| TASK |
Rewrite the lines in every item below, replacing "Sizing Chart" with "Size Guide" and keeping everything else the same.
╭─ PROVIDED DATA
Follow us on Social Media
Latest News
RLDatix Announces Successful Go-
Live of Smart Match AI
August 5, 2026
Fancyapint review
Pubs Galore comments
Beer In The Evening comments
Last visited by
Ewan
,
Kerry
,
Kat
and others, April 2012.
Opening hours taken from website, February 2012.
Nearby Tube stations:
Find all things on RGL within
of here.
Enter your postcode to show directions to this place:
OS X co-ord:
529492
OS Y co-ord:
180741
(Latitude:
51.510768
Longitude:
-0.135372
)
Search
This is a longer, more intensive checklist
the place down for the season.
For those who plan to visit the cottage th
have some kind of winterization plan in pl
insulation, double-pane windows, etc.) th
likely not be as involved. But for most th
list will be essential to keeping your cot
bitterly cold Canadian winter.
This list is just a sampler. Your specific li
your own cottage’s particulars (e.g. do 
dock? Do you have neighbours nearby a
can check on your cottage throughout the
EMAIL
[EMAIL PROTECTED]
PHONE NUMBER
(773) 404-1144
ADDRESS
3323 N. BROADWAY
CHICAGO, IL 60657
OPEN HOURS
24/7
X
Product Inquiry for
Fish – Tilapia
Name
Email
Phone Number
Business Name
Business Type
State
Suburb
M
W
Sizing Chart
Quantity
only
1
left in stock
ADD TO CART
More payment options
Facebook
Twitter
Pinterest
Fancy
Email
╰─
| EXERCISE RESPONSE |
Follow us on Social Media
Latest News
RLDatix Announces Successful Go-
Live of Smart Match AI
August 5, 2026
Fancyapint review
Pubs Galore comments
Beer In The Evening comments
Last visited by
Ewan
,
Kerry
,
Kat
and others, April 2012.
Opening hours taken from website, February 2012.
Nearby Tube stations:
Find all things on RGL within
of here.
Enter your postcode to show directions to this place:
OS X co-ord:
529492
OS Y co-ord:
180741
(Latitude:
51.510768
Longitude:
-0.135372
)
Search
This is a longer, more intensive checklist
the place down for the season.
For those who plan to visit the cottage th
have some kind of winterization plan in pl
insulation, double-pane windows, etc.) th
likely not be as involved. But for most th
list will be essential to keeping your cot
bitterly cold Canadian winter.
This list is just a sampler. Your specific li
your own cottage’s particulars (e.g. do 
dock? Do you have neighbours nearby a
can check on your cottage throughout the
EMAIL
[EMAIL PROTECTED]
PHONE NUMBER
(773) 404-1144
ADDRESS
3323 N. BROADWAY
CHICAGO, IL 60657
OPEN HOURS
24/7
X
Product Inquiry for
Fish – Tilapia
Name
Email
Phone Number
Business Name
Business Type
State
Suburb
M
W
Size Guide
Quantity
only
1
left in stock
ADD TO CART
More payment options
Facebook
Twitter
Pinterest
Fancy
Email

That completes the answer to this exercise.